Harris, a first-term senator and California’s former attorney general, repeatedly deflected questions during her two-day swing through Iowa about whether she is planning on running for president in 2020, saying she was focused on the midterm elections.

But many of her fans in Iowa — including one who showed up in Cedar Falls with a custom-made T-shirt printed with Harris’s face and the word “2020” — spoke as though she was already running.

“She would represent me — she would represent all of us,” said Alexandra Rucinski, who drove two and a half hours from Burlington, Iowa, where she works in a diner, to see Harris speak. Rucinski said she’d become involved in politics after her town’s Planned Parenthood closed last June, and she’d been motivated by Harris’s stance on women’s rights.

Rucinski liked Harris’s identity as a “progressive,” she said. She also echoed a common refrain in Iowa: that Harris was a strong candidate for president in part because of her identity, particularly as a woman of color.

“You look at her, and after what we’ve been through, I’d love to replace Trump with that,” said Rucinski of Harris, the daughter of Jamaican and Indian immigrants.

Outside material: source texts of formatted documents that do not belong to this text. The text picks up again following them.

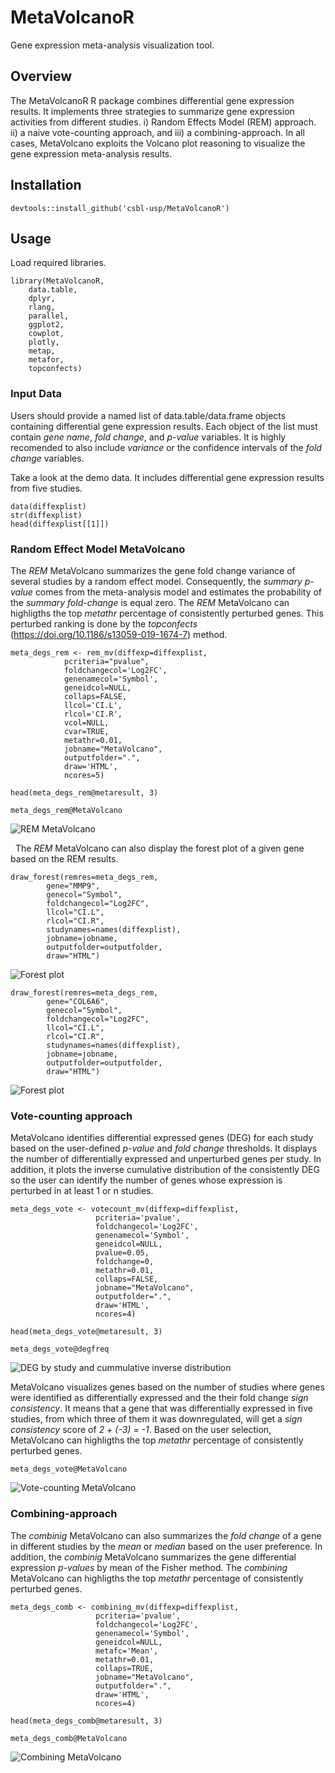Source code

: # MetaVolcanoR

Gene expression meta-analysis visualization tool.

## Overview

The MetaVolcanoR R package combines differential gene expression results. 
It implements three strategies to summarize gene expression activities from 
different studies. i) Random Effects Model (REM) approach. ii) a naive 
vote-counting approach, and iii) a combining-approach. In all cases, 
MetaVolcano exploits the Volcano plot reasoning to visualize the gene 
expression meta-analysis results.

## Installation
```
devtools::install_github('csbl-usp/MetaVolcanoR')
```

## Usage
Load required libraries.

```
library(MetaVolcanoR,
	data.table,
	dplyr,
	rlang,
	parallel,
	ggplot2,
	cowplot,
	plotly,
	metap,
	metafor,
	topconfects) 
```

### Input Data

Users should provide a named list of data.table/data.frame objects containing 
differential gene expression results. Each object of the list must contain 
*gene name*, *fold change*, and *p-value* variables. It is highly recomended 
to also include *variance* or the confidence intervals of the *fold change* 
variables. 

Take a look at the demo data. It includes differential gene expression results
from five studies. 

```
data(diffexplist)
str(diffexplist)
head(diffexplist[[1]])
```

### Random Effect Model MetaVolcano

The *REM* MetaVolcano summarizes the gene fold change variance of several
studies by a random effect model. Consequently, the *summary p-value* comes
from the meta-analysis model and estimates the probability of the *summary 
fold-change* is equal zero. The *REM* MetaVolcano can highligths the top
*metathr* percentage of consistently perturbed genes. This perturbed ranking
is done by the *topconfects* (https://doi.org/10.1186/s13059-019-1674-7) method.


```
meta_degs_rem <- rem_mv(diffexp=diffexplist,
			pcriteria="pvalue",
			foldchangecol='Log2FC', 
			genenamecol='Symbol',
			geneidcol=NULL,
			collaps=FALSE,
			llcol='CI.L',
			rlcol='CI.R',
			vcol=NULL, 
			cvar=TRUE,
			metathr=0.01,
			jobname="MetaVolcano",
			outputfolder=".", 
			draw='HTML',
			ncores=5)

head(meta_degs_rem@metaresult, 3)

meta_degs_rem@MetaVolcano
```
![REM MetaVolcano](https://github.com/csbl-usp/MetaVolcanoR/blob/master/REM_MV.png)

&nbsp;
The *REM* MetaVolcano can also display the forest plot of a given gene based 
on the REM results.

```
draw_forest(remres=meta_degs_rem,
	    gene="MMP9",
	    genecol="Symbol", 
	    foldchangecol="Log2FC",
	    llcol="CI.L", 
	    rlcol="CI.R",
	    studynames=names(diffexplist),
	    jobname=jobname,
	    outputfolder=outputfolder,
	    draw="HTML")

```
![Forest plot](https://github.com/csbl-usp/MetaVolcanoR/blob/master/MMP9_forestplot.png)


```
draw_forest(remres=meta_degs_rem,
	    gene="COL6A6",
	    genecol="Symbol", 
	    foldchangecol="Log2FC",
	    llcol="CI.L", 
	    rlcol="CI.R",
	    studynames=names(diffexplist),
	    jobname=jobname,
	    outputfolder=outputfolder,
	    draw="HTML")

```
![Forest plot](https://github.com/csbl-usp/MetaVolcanoR/blob/master/COL6A6_forestplot.png)


### Vote-counting approach

MetaVolcano identifies differential expressed genes (DEG) for each study based 
on the user-defined *p-value* and *fold change* thresholds. It displays the 
number of differentially expressed and unperturbed genes per study. In addition,
it plots the inverse cumulative distribution of the consistently DEG so the
user can identify the number of genes whose expression is perturbed in at 
least 1 or n studies.

```
meta_degs_vote <- votecount_mv(diffexp=diffexplist,
			       pcriteria='pvalue',
			       foldchangecol='Log2FC',
			       genenamecol='Symbol',
			       geneidcol=NULL,
			       pvalue=0.05,
			       foldchange=0, 
			       metathr=0.01,
			       collaps=FALSE,
			       jobname="MetaVolcano", 
			       outputfolder=".",
			       draw='HTML',
			       ncores=4)

head(meta_degs_vote@metaresult, 3)

meta_degs_vote@degfreq

```
![DEG by study and cummulative inverse distribution](https://github.com/csbl-usp/MetaVolcanoR/blob/master/deg_bt_study.png)

MetaVolcano visualizes genes based on the number of studies where genes were
identified as differentially expressed and the their fold change *sign 
consistency*. It means that a gene that was differentially expressed in five 
studies, from which three of them it was downregulated, will get a *sign 
consistency* score of *2 + (-3) = -1*. Based on the user selection, MetaVolcano
can highligths the top *metathr* percentage of consistently perturbed genes.

```
meta_degs_vote@MetaVolcano
```

![Vote-counting MetaVolcano](https://github.com/csbl-usp/MetaVolcanoR/blob/master/votecounting_MV.png)

### Combining-approach 

The *combinig* MetaVolcano can also summarizes the *fold change* of a gene in
different studies by the *mean* or *median* based on the user preference. In
addition, the *combinig* MetaVolcano summarizes the gene differential
expression *p-values* by mean of the Fisher method. The *combining* MetaVolcano
can highligths the top *metathr* percentage of consistently perturbed genes.


```
meta_degs_comb <- combining_mv(diffexp=diffexplist,
			       pcriteria='pvalue', 
			       foldchangecol='Log2FC',
			       genenamecol='Symbol',
			       geneidcol=NULL,
			       metafc='Mean',
			       metathr=0.01, 
			       collaps=TRUE,
			       jobname="MetaVolcano",
			       outputfolder=".",
			       draw='HTML',
			       ncores=4)

head(meta_degs_comb@metaresult, 3)

meta_degs_comb@MetaVolcano

```
![Combining MetaVolcano](https://github.com/csbl-usp/MetaVolcanoR/blob/master/combining_MV.png)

“She’s the female Obama, that’s how I feel,” said Sophia, a government employee in Des Moines who did not want to give her last name. “I think someone with her background — Obama was the same way. Just being who she is, she’s the image of who we want to be.”

Harris’s celebrity was especially apparent among the crowds of college students in Iowa City, who sprinted down a hill, backpacks bouncing, to catch up with her as she led a group to an early voting spot.

She had finally gotten into her car when four young men came to the door to beg her for a selfie; she obliged. As she climbed back in, a pair of students broke out into chants of “Mom-a-la” — a reference to the nickname Harris’s stepchildren use for her.

In Indianola, Harris spoke to a small crowd packed into the back room of a pizza restaurant in the town of 16,000.

“She’s a rockstar — she’s amazing. She kicked butt in the Kavanaugh hearings,” said Amy Ramsey, an occupational therapist in Carlisle, Iowa, who has been following Harris’s work for more than a year, mostly on Twitter. “She’s honest, she’s professional, and she’s strong, which is very important in Iowa.”

But, she added, “I will say — I was bragging to all my friends that I was getting to come and see her, and I was disappointed that most people didn’t seem to know who she was.”

“I’m sure if they did know her, they would love her,” Ramsey said.